While organizations today undertake digital transformation, they are increasingly adopting the API first approach to designing and executing on these initiatives. This coupled with devops practices is an integral aspect of these transformation objectives. While APIs provide a clear demarcation to implement these practices, they are also integral to driving DevOps practices that provide the agility to software releases.
However, this DevOps agility needs ensuring APIs are sanctioned and enforcement is not lagging. With agility, arises the challenge to keep all stakeholders in sync, especially the SecOps team that secures the delivery of these APIs. Keeping up with this DevOps agility needs checking and enforcing the security guardrails dynamically at the same pace.
If attention is not paid, DevOps agility can result in shadow APIs outside the purview of enterprise IT. This opens up an opportunity for API abuse. According to Gartner, API abuse will be the most frequent attack vector by 2022.
As stakeholders collaborate to design, build and deliver APIs, OpenAPI spec is adopted as a system to agree on and develop these APIs. In Service Oriented Architecture (SOA) for instance, it forms a mechanism to share information between the service provider, the service broker and the service consumer.
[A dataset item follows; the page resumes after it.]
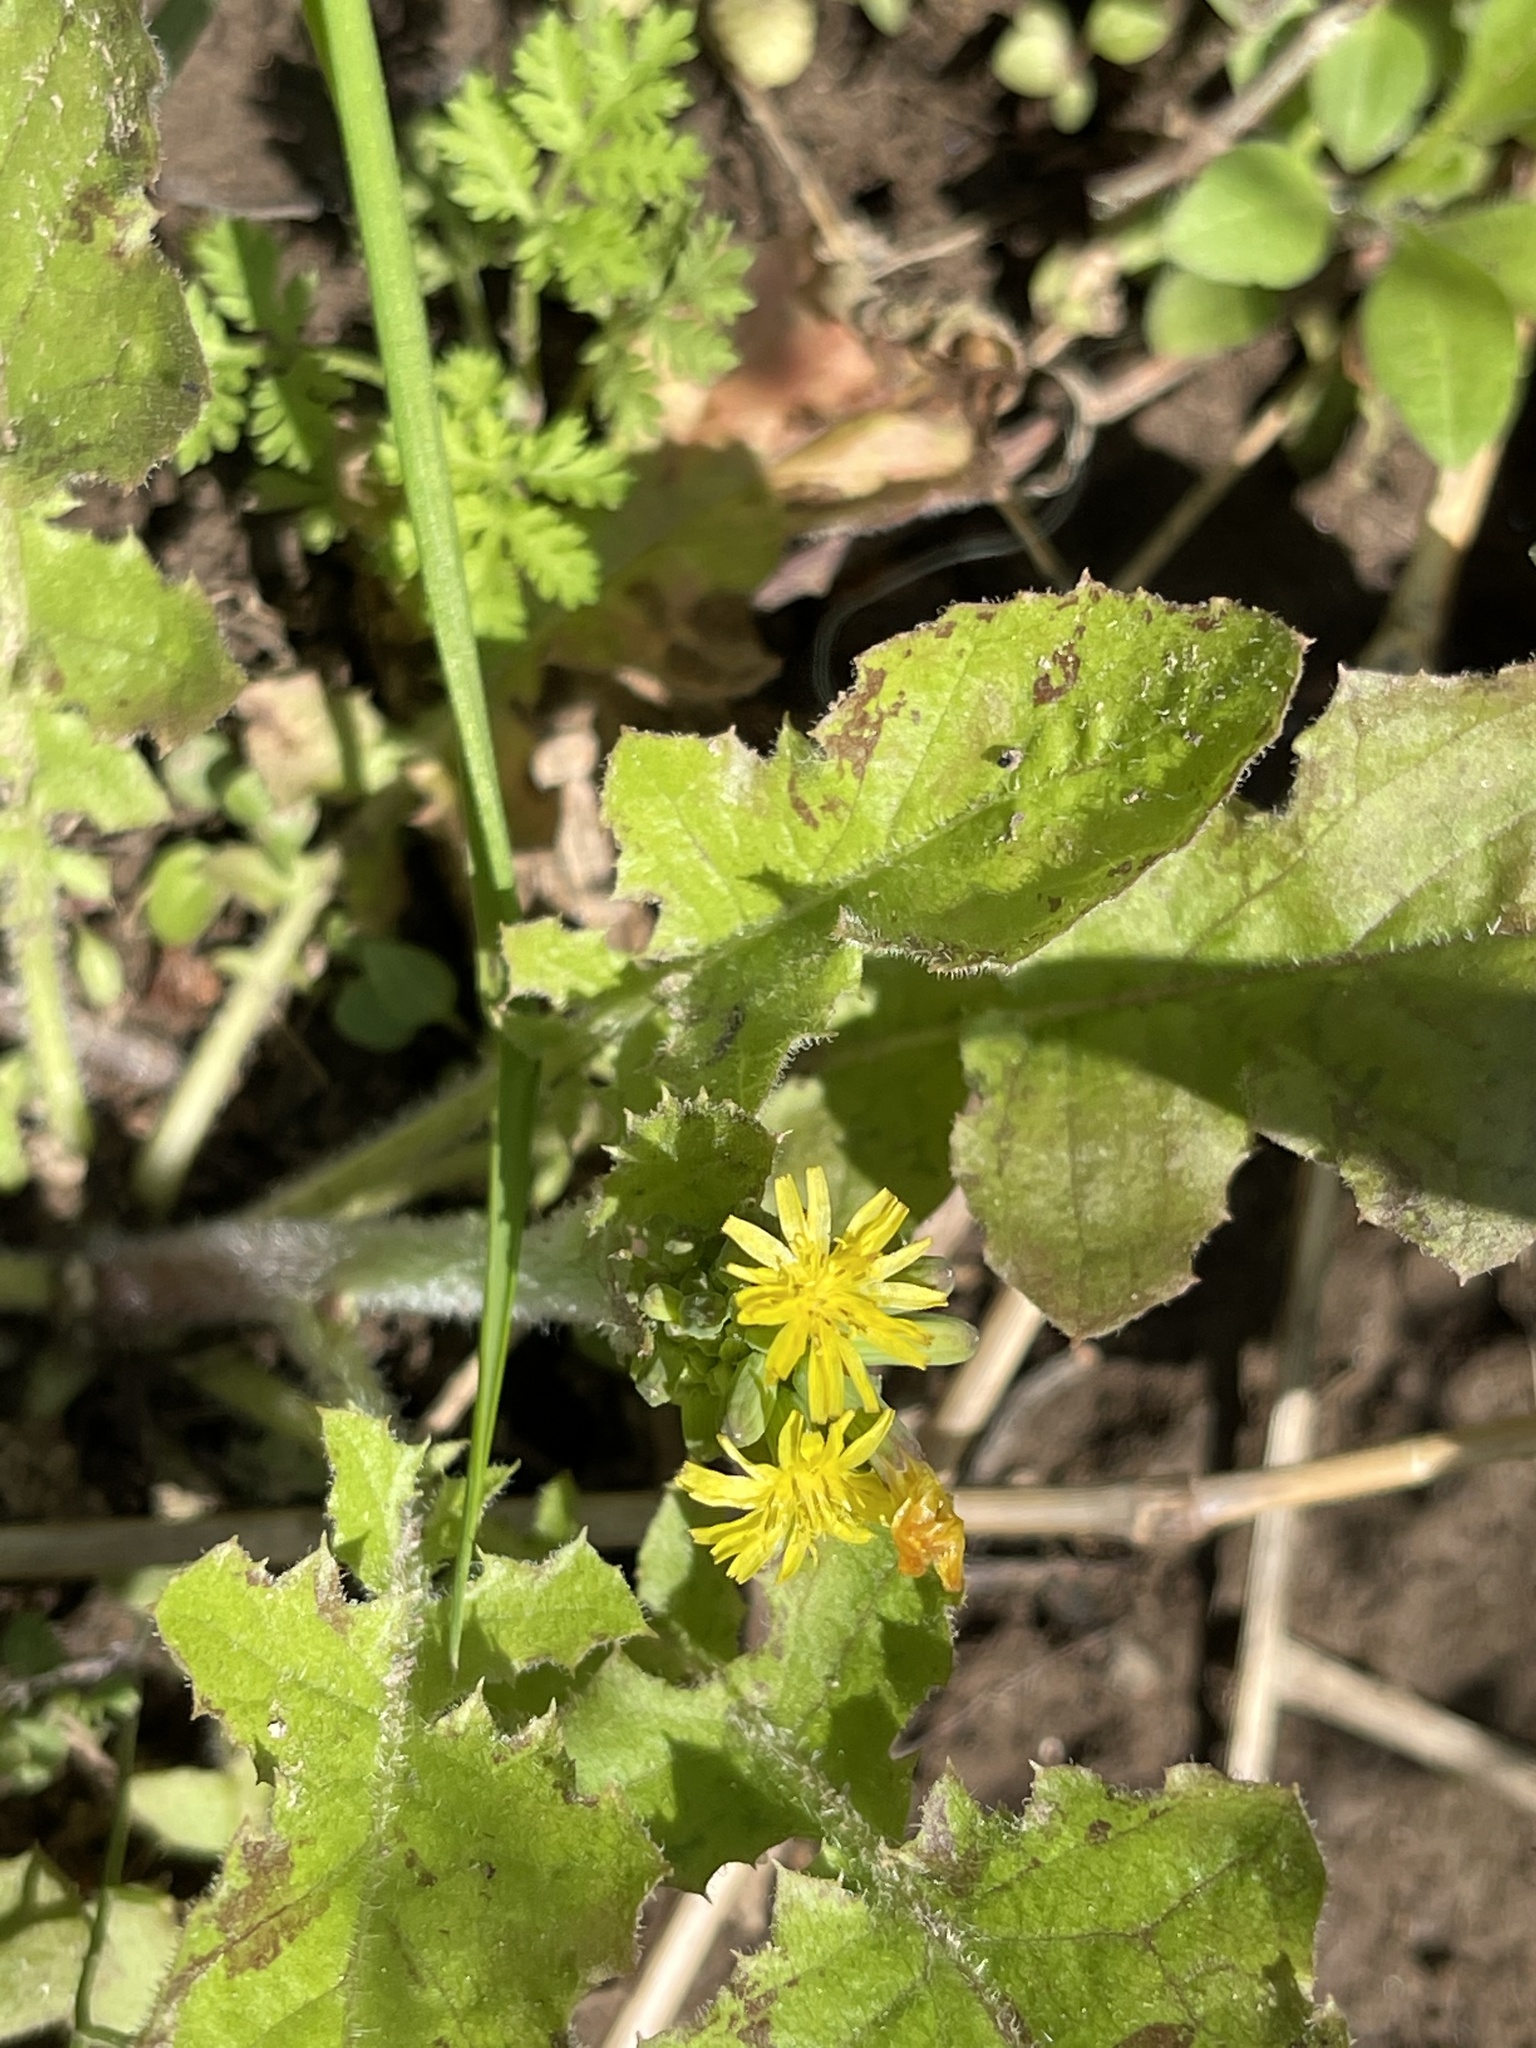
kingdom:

While the design of APIs is driven using OpenAPI, client and server implementations can be generated in a language of choice using this specification. The delivery of these APIs often involves an intermediate API gateway to provide access, monitoring, authentication, authorization and transformations.
However, oftentimes, API gateways are configured and run independently of OpenAPI spec. This results in configuration on the API gateway drifting away from what is specified in the specification. This potentially creates shadow APIs which are not in the confines of the API gateway and hence does not enforce any security (or other) policies on the API.
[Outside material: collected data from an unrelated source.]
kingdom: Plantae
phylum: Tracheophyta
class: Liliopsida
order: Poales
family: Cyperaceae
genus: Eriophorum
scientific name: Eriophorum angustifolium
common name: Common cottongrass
While there are tools to generate a client/server (in a language of choice) from OpenAPI spec, the intermediate API gateway ends up being programmed manually.
What if your OpenAPI Spec can be ingested by your API Gateway? And what if this Gateway can be run either as a standalone, sidecar or kubernetes ingress API Gateway.
With such automation, detecting drifts in API Gateway configuration from the OpenAPI becomes easy. It also simplifies updating the API gateway as a part of CI/CD process along with client/server/spec
Enroute Universal API Gateway is built on Envoy Proxy and can be programmed using OpenAPI Spec. It can be run either as a Standalone Gateway, at Kubernetes Ingress or as a SideCar to enforce the spec specific to a microservice providing this API.
Programming the Enroute API Gateway using the enroutectl tool (that is packaged with the image) takes less than a minute. The tool can be used to keep the API Gateway in sync with OpenAPI Spec.
This mechanism of enforcement provides the necessary guardrails with APIs that ensure that APIs not managed or monitored by the IT department can be brought into the IT umbrella as soon as they are created.
Alternatively, shadow APIs can be discovered by opening a default path and monitoring it for traffic hits. This is a mechanism that unblocks the developer and allows for development velocity while IT can stay on top of new developments.
Additionally, enroutectl can also provide drift detection. As the OpenAPI spec gets updated, the tool can be run to check if the API Gateway is programmed with the latest spec.
Enroute provides a mechanism to create Layer-7 ACLs for your API traffic. Network ACLs are a popular mechanism for access control. Enroute provides the ability to automatically create and enforce API ACLs or framework for monitoring shadow APIs.
Enroute community edition ships with advanced rate-limiting. Protecting the API resource is critical both for internal and external use. Enroute can also enforce different rate limits for authenticated or unauthenticated users. More information about advanced rate limiting on Enroute Universal Gateway can be found in the article - Why Every API Needs a Clock.
Enroute Universal API Gateway provides runtime API conformance assessment and shadow API discovery.
Enroute’s flexibility allows running it in any environment, be it public cloud or private cloud. It also provides an ability to enforce Open API spec for your micro services running inside kubernetes.
Enroute Universal API Gateway community edition allows organizations to prevent API abuse without any cost. It enforces best practices while answering critical questions if the API is permitted or shadow.
Enforcing OpenAPI spec and eliminating shadow APIs is an underserved need, and is aggravated with adoption of DevOps. It needs a shift left approach to enforcing the Spec.
Enroute Universal API Gateway is an OSS project and also has a community edition that includes premium features like different rate limits for authenticated/unauthenticated users, canary deployments, OpenAPI Spec support and works Standalone or as Kubernetes Ingress.